Not only did the orange of a speeding racer pop as it sped around a track but the detail allowed me to see minute ripples in the pool of water surrounding the McClaren motor vehicles, as well as the small specks of texture on the tires of their cars.

The PlayStation Vue app also streamed high-quality video.  I watched a live broadcast of WWE SmackDown, and noticed brilliant blues and inky blacks, as well as an incredibly clear checkerboard pattern in the enigmatic Jeff Hardy's contact lenses.

MORE: Amazon Alexa Buying Guide

The Apple TV 4K and Roku Ultra also offer 4K HDR video outfit at similar quality. Episodes of Jessica Jones and the The Man In The High Castle showed up just as vividly and crisply on those devices.

Eight microphones in the Fire TV Cube give it strong listening capabilities, which allow you to command Alexa in a variety of tricky situations. Most important, Alexa can hear you while the TV is playing content, without you needing to shout. This worked well throughout my testing, even as I had the volume raised while watching Portugal play Morocco in a World Cup game, as the commentators screamed at a missed goal.

The system speedily moved as I navigated with Alexa and the remote, and menu responsiveness was especially quick. I'd say the Roku Ultra and Apple TV 4K are just as fast, though the responsive clickiness in the Fire TV Cube's remote provides a better sense of action than Apple's touchpad-swipe-based Siri remote.

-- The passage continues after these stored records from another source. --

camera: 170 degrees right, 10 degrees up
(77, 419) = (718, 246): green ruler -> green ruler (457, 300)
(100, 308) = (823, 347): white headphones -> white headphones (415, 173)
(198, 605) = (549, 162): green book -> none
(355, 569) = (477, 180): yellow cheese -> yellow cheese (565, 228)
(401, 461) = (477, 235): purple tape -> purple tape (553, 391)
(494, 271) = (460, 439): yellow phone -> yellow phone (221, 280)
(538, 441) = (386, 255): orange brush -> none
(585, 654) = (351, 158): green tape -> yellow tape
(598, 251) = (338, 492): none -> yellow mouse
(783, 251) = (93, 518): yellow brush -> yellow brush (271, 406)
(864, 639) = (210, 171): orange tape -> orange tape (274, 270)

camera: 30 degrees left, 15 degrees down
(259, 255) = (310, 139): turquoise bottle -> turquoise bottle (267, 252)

Amazon Fire TV Cube vs Fire Stick, Fire TV

Why would a Fire Stick ($40) or Fire TV ($70) owner spend $120 on the Fire TV Cube? The major difference here is that the Alexa in the Cube controls other hardware, while the Alexa in those other devices is  capable only of navigating Amazon's own interface. That means your volume can be controlled with your voice, and you can forget about hitting the input button on your remote to switch devices.

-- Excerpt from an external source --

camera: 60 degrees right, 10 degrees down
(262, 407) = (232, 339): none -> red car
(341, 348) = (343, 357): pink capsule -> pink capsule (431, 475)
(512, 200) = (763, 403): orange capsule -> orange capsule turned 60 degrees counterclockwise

Also, the Fire TV Cube gives you far-field voice controls, so you can talk to Alexa even if you're farther away, in a larger living room.

If your audio setup supports Dolby Atmos, and you've only had the Dolby Audio-capable Fire Stick, the Fire TV Cube will provide the upgrade you want to the higher Atmos quality.

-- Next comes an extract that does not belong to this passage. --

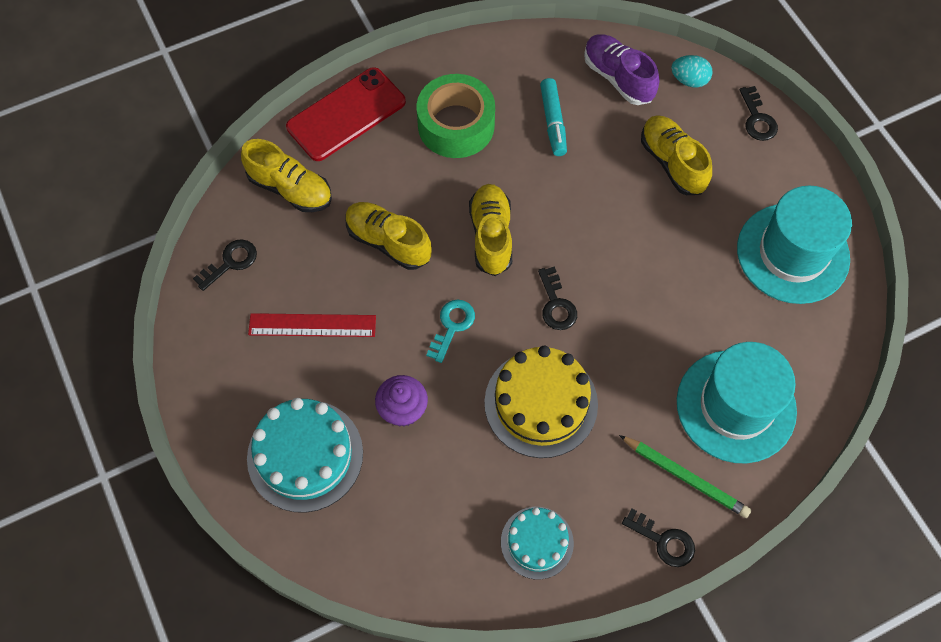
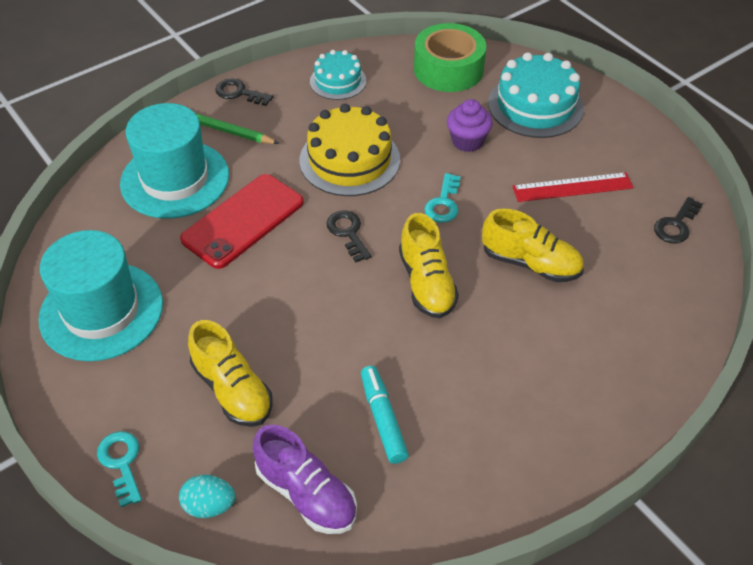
camera: 170 degrees right, 15 degrees down
(290, 189) = (655, 298): yellow shoe -> none
(346, 114) = (635, 389): red phone -> red phone (243, 221)
(456, 125) = (500, 396): green tape -> green tape (448, 69)
(757, 119) = (121, 463): black key -> turquoise key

And if you're buying the Fire TV Cube for its 4K streaming, you can save $70 with the new Fire TV Stick 4K (currently $49). We love its speedy navigation and excellent 4K picture quality, though its power adapter is a bit annoying, especially when the Roku Streaming Stick+ doesn't need one.

Amazon Fire TV Cube vs the Competition

The Fire TV Cube and the Roku Ultra ($100) and Apple TV 4K ($180) handle voice control in different ways. While Amazon's device lets you always activate Alexa by speaking commands, you always need a remote to activate the voice commands for the Roku and Apple TV.

Also, Alexa can navigate through menus and  switch between devices, while Siri and Roku Voice Search cannot.  Roku Voice Search is mainly used when you want to search for content by performer, title or one of many other means.

MORE: Our Favorite Streaming Media Players and Sticks

One trick that Alexa could learn from Siri, though, is the option to enter passwords by saying them out loud. Oh, and remember how I said the Fire TV Cube is missing a YouTube app and makes you use a browser to access the service? YouTube is on Roku and Apple TV.

On price, though, the $120 TV Cube is almost a steal when compared to the Apple TV 4K price, which costs 50 percent more, at $180. And compared with the Roku, that extra $20 isn't bad when you consider how much more voice-command tools you're getting.

Bottom Line

Amazon's previous streaming devices have scratched at greatness, but the Fire TV Cube's union of  Alexa and Fire TV makes for a harmonious marriage. Not only is it excellent at pumping out brilliant picture quality, but its ability to switch between inputs, control TV volume and change   cable channels makes it worth considering, even for those who don't yet live in Amazon's ecosystem.

The lack of complete control over your home screen and the missing YouTube app (browser view is not enough)  are frustrating, especially at this premium price. Still, the Fire TV Cube provides an impressive view of the future of watching TV, where all you need to do is  ask for what you want.